Де Местр поддерживал иерархический принцип, верил в аристократию, готовую к самопожертвованию, героизму, послушанию — и строжайше правящую массами, беспрекословно подчиняющимися своим общественным и религиозным наставникам. А посему де Местр советовал и дело российского просвещения препоручить ордену иезуитов: по крайности, скифских варваров обучили бы латинской речи, священному языку человечества — священному уже оттого, что в нем воплотились все предрассудки и все поверья предыдущих веков — или, точнее, верования, выдержавшие испытание историей и опытом, единственно и способные воздвигнуть неприступную крепостную стену — преграду, оберегающую от страшного, растлевающего натиска безбожников, либералов и вольнодумцев. Прежде всего, де Местр считал естественные науки и светскую литературу зачумленными игрушками в руках людей, не получивших спасительной прививки от них; крепкими хмельными напитками — поначалу опасно возбуждающими, а под конец уничтожающими любое непривычное к ним общество.
Толстой же всю жизнь противоборствовал откровенным обскурантам и тем, кто намеренно подавлял жажду познаний; суровейшие слова Толстого адресованы в последней четверти девятнадцатого века русским государственным деятелям и публицистам — Победоносцеву, его друзьям и приспешникам, — претворявшим в жизнь именно эти максимы великого католического реакционера. Автор «Войны и мира» явно терпеть не мог иезуитов — особенно раздражало Толстого то, что при императоре Александре I они успешно обращали в католичество русских светских дам — припомним: последние события в жизни жены Пьера, никчемной Элен, могли бы чуть ли не прямо связываться с миссионерской работой де Местра среди петербургской аристократии; имеются все основания предположить: иезуитов изгнали, а самого де Местра, по сути, отозвали из России, когда сам Государь посчитал их вмешательство и чересчур явным, и чересчур успешным.
Ничто поэтому не потрясло бы и не рассердило Толстого больше, чем осознание своей огромной близости к этому проповеднику тьмы, поборнику невежества и холопства. И все же, среди всех писавших о вопросах общественных, де Местр наиболее близок Толстому тоном своих сочинений. Оба держатся одинаково сардонического, почти цинического неверия в возможность улучшить общество рациональными средствами, в действенность добрых законов или распространяемых научных сведений.

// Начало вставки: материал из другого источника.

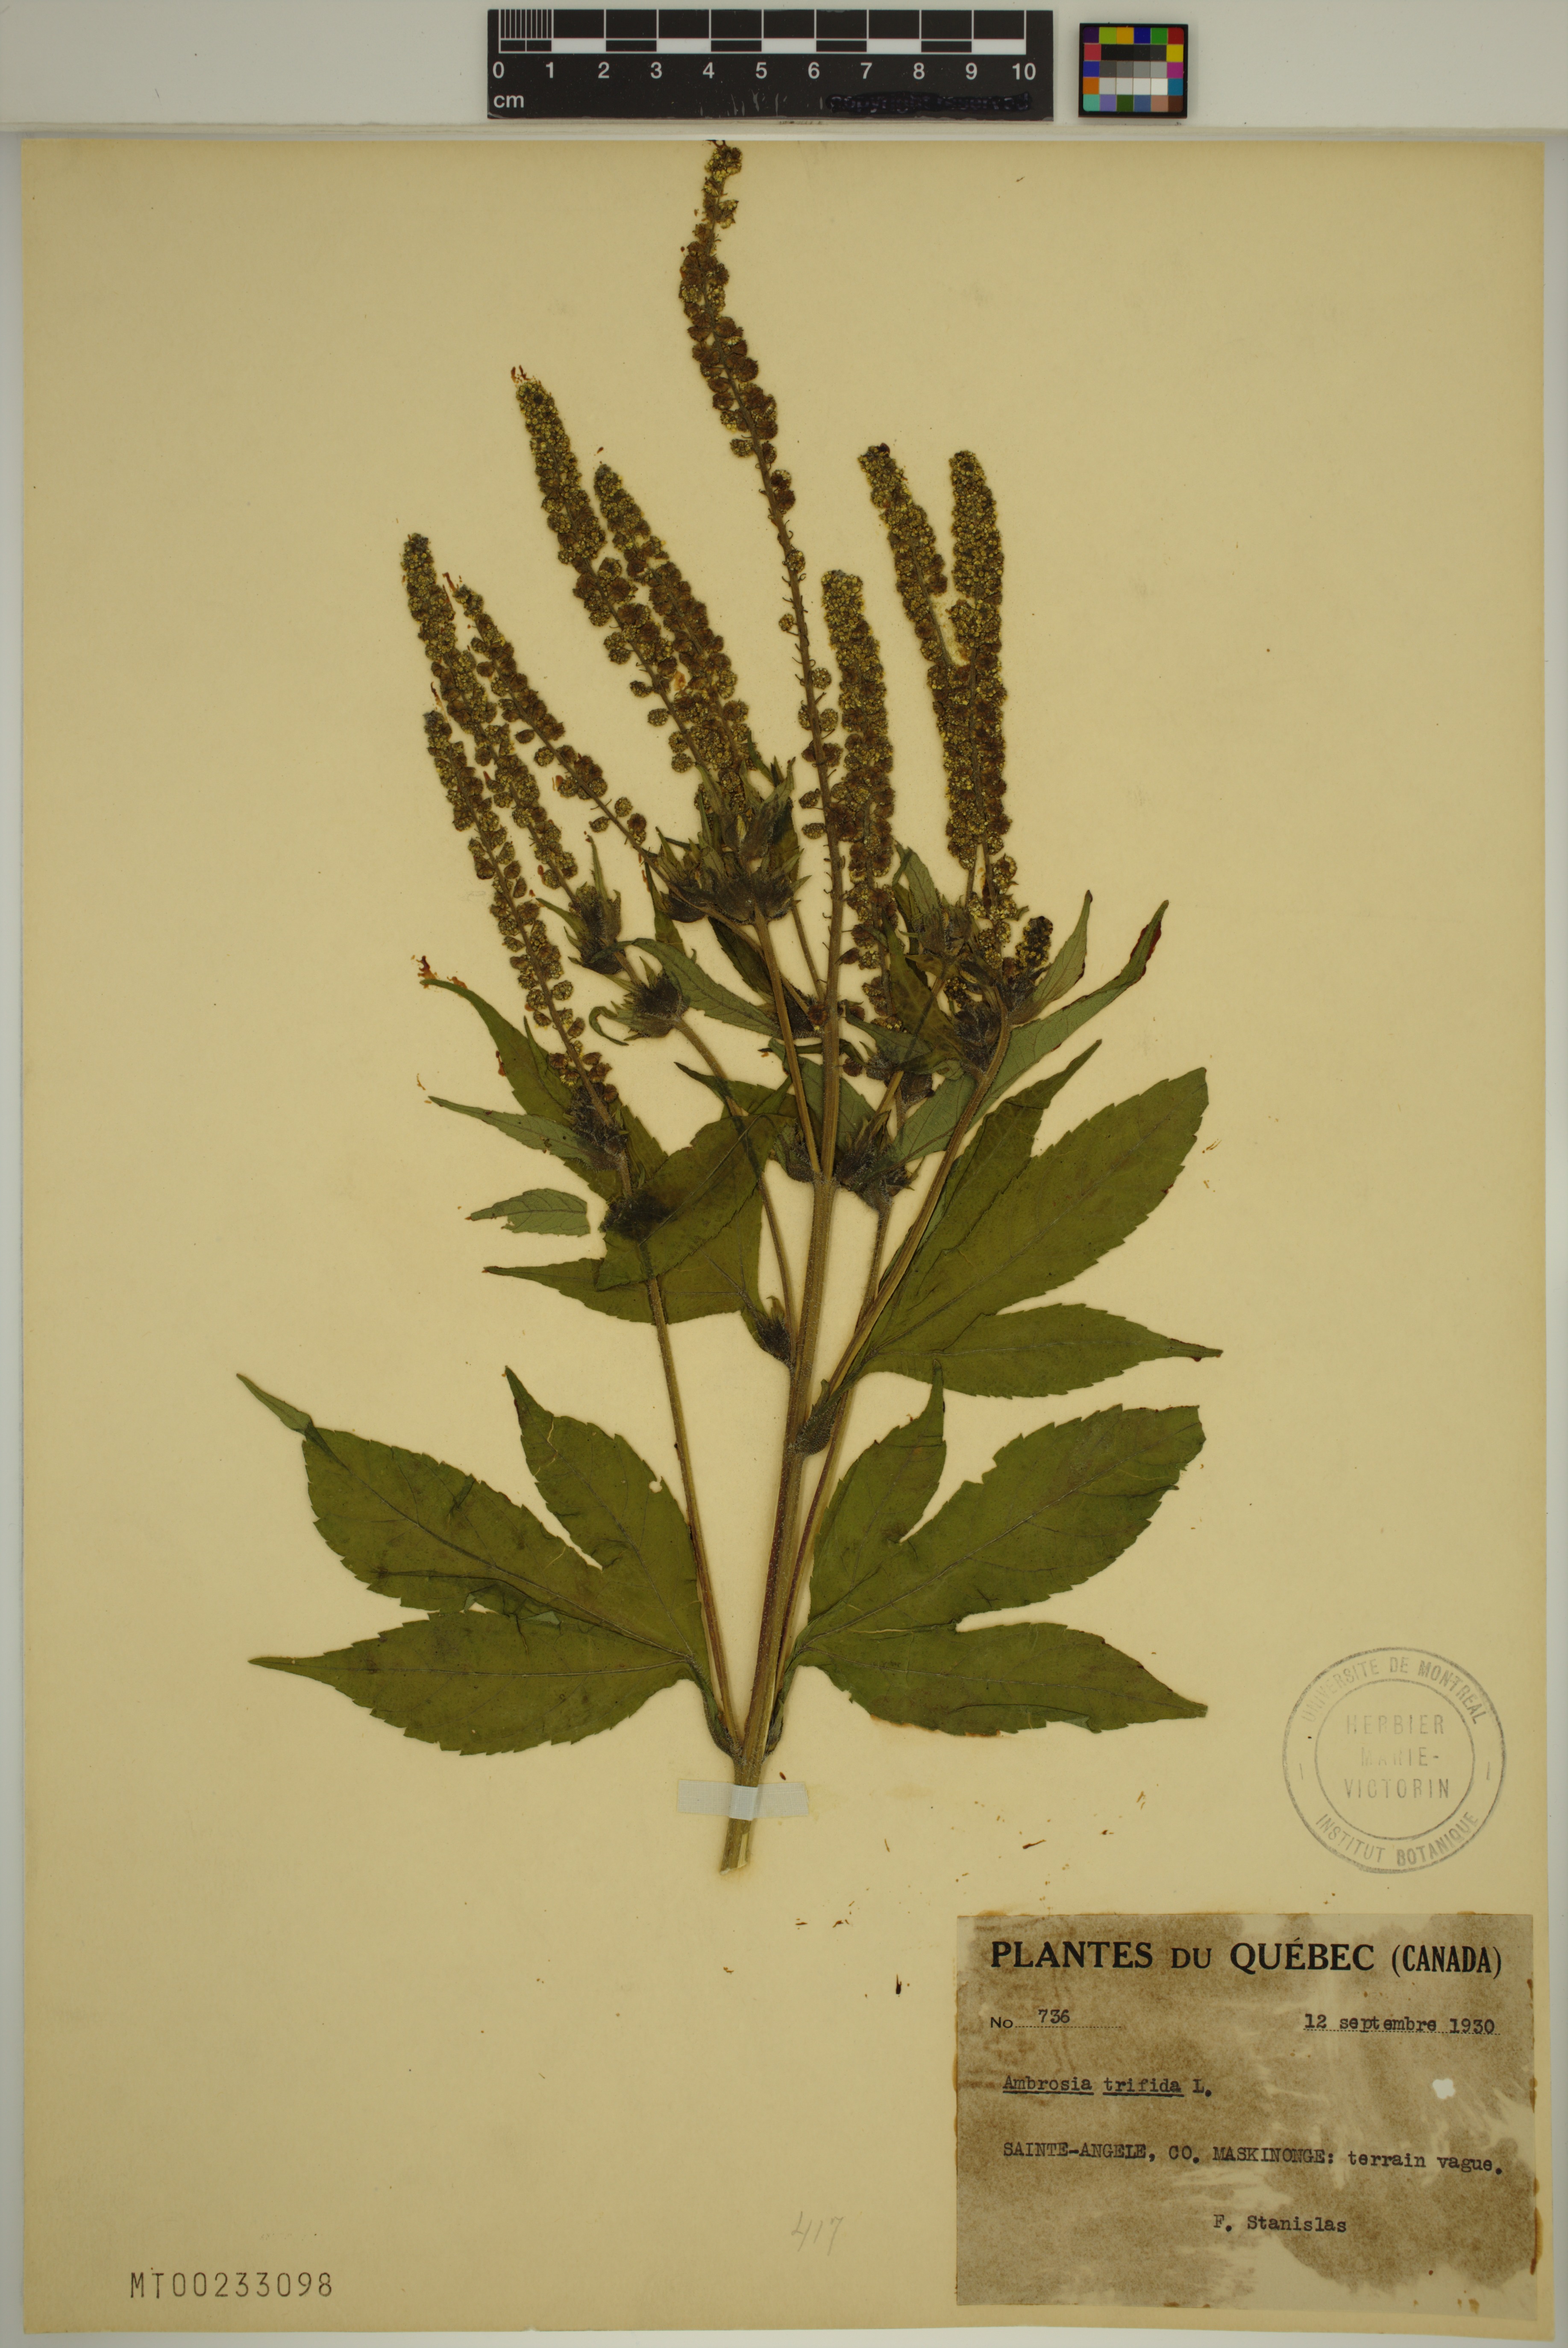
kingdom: Plantae
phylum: Tracheophyta
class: Magnoliopsida
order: Asterales
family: Asteraceae
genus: Ambrosia
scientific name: Ambrosia trifida
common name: Giant ragweed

Оба говорят с одинаково злой иронией о любом новомодном толковании бытия, о любой панацее от общественных зол — особенно о заранее рассчитанном общественном благоустройстве согласно какой- либо выведенной человеком формуле. У де Местра открыто, а у Толстого менее явно, сказывается глубоко скептическое отношение ко всяческим знатокам, ко всяческим хитроумным приемам действий, ко всяческим символам безбожной веры и к потугам добросердечных, однако, увы, идеалистически мыслящих личностей улучшить общественную жизнь; та же неприязнь обнаруживается и ко всем, проповедующим идеи, верящим в отвлеченные принципы: оба — и де Местр, и Толстой — обретаются под воздействием Вольтера, хотя и брезгливо отвергают вольтеровские взгляды. Оба, в конечном счете, полагаются на какое-то стихийное начало, скрытое в душах людских — причем, де Местр недвусмысленно обличает Руссо как лже-пророка, но Толстой рассматривает Руссо менее однозначно.
Оба, прежде всего, отметают понятие личной политической свободы — гражданских прав, обеспечиваемых некой безликой правовой системой: де Местр — оттого, что считает любое стремление к личной свободе — политической, экономической, общественной, культурной либо религиозной — признаком упрямого своеволия и тупого непослушания; оттого, что поддерживает освященное традицией даже в самых неразумно темных и гнетущих формах его — ибо только из него родится энергия, дарующая жизнеспособность, непрерывность и устойчивость общественным учреждениям; Толстой же отметает политические реформы, поскольку верит: истинное обновление приходит лишь изнури, а не извне — и что поистине полноценной внутренней жизнью могут жить лишь нетронутые, первобытные глубины человеческой массы.